Subject to amendments, One Nation opposes this bill.

This week the Safeguard Mechanism Bill will pass after a dodgy Labor deal with the Greens and David Pocock.

More than 200 of the largest companies in this country will have to cut their production. There’ll be less electricity, less essential goods and they’ll all be more expensive.

Just remember, you are the carbon they want to reduce.

Transcript

As a servant to the people of Australia and particularly Queensland, I speak on the Safeguard Mechanism (Crediting Amendment) Bill 2023. Here we go again! Once more, the Labor government is putting a Liberal-National climate policy on steroids in a race to see how quickly both of them can destroy our beloved country to appease their globalist masters.

Chris Bowen and Anthony Albanese are building, in this bill, on the safeguard mechanism that Malcolm Turnbull and Greg Hunt introduced in 2015. This bill establishes a new form of carbon credits—or, more correctly, carbon dioxide credits, or, more correctly, a carbon dioxide tax—naming them safeguard mechanism credit units, or SMCs. You might ask: what is a safeguard mechanism credit unit defined as? Is it nine cow farts worth? Ten burps? The entire concept of counting carbon dioxide emissions is a scam; it’s a fraud. While we can poke fun at the scam, the lack of detail in this bill is incredibly serious. Do not let the title fool anyone. The definition of a safeguard mechanism credit is not in the bill. If the parliament passes this bill, we’ll just have to trust the minister or some bureaucrat to tell us later.

▶ _Exercise set_
**a.** In the speech on the Safeguard Mechanism bill, who introduced the safeguard mechanism, and in what year?
**b.** Reproduce the part of the speech on the Safeguard Mechanism bill that opens with the words containing "Chris Bowen and" and closes with "tell us later.".

▶ _Stored rows_
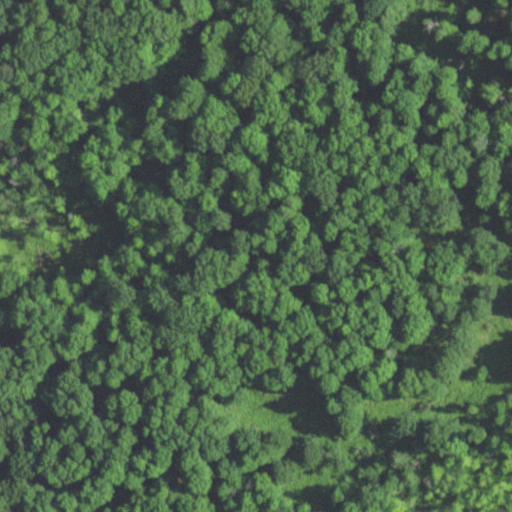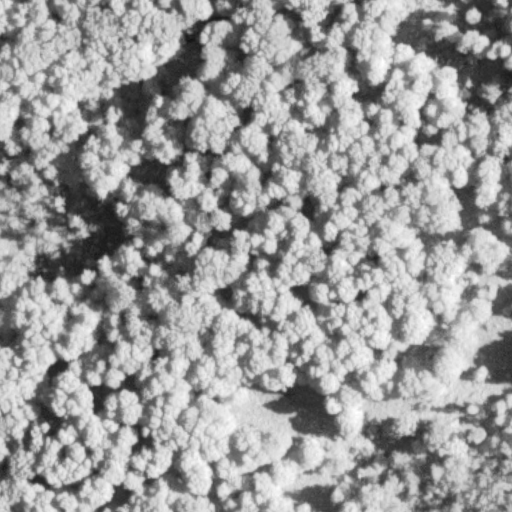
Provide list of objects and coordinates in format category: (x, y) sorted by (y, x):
road: (107, 42)
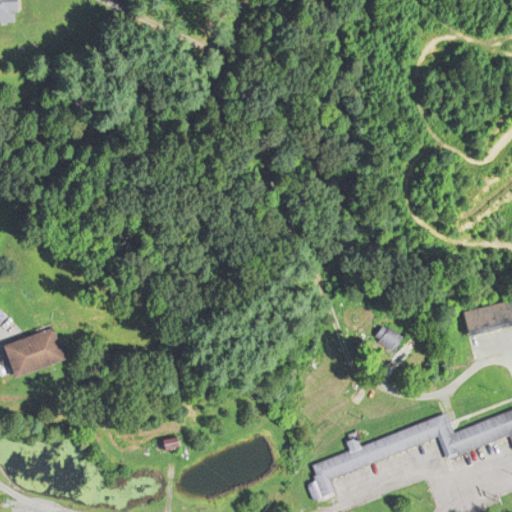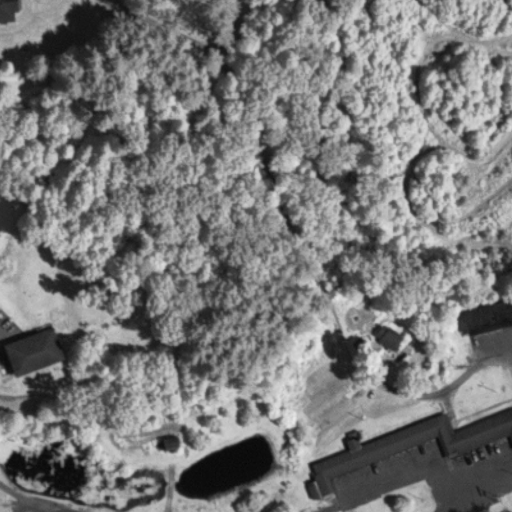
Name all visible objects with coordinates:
building: (12, 4)
building: (10, 9)
road: (305, 236)
building: (490, 312)
building: (491, 314)
building: (391, 335)
building: (38, 343)
building: (38, 350)
road: (8, 406)
building: (418, 443)
building: (411, 444)
road: (258, 507)
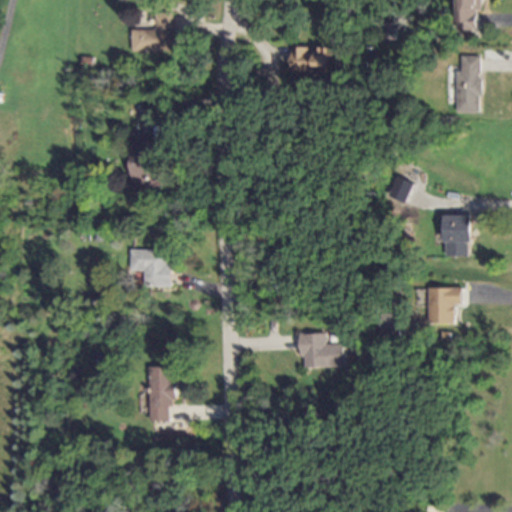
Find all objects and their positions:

▶ _The results_
**a.** Malcolm Turnbull and Greg Hunt introduced it in 2015.

**b.**
Chris Bowen and Anthony Albanese are building, in this bill, on the safeguard mechanism that Malcolm Turnbull and Greg Hunt introduced in 2015. This bill establishes a new form of carbon credits—or, more correctly, carbon dioxide credits, or, more correctly, a carbon dioxide tax—naming them safeguard mechanism credit units, or SMCs. You might ask: what is a safeguard mechanism credit unit defined as? Is it nine cow farts worth? Ten burps? The entire concept of counting carbon dioxide emissions is a scam; it’s a fraud. While we can poke fun at the scam, the lack of detail in this bill is incredibly serious. Do not let the title fool anyone. The definition of a safeguard mechanism credit is not in the bill. If the parliament passes this bill, we’ll just have to trust the minister or some bureaucrat to tell us later.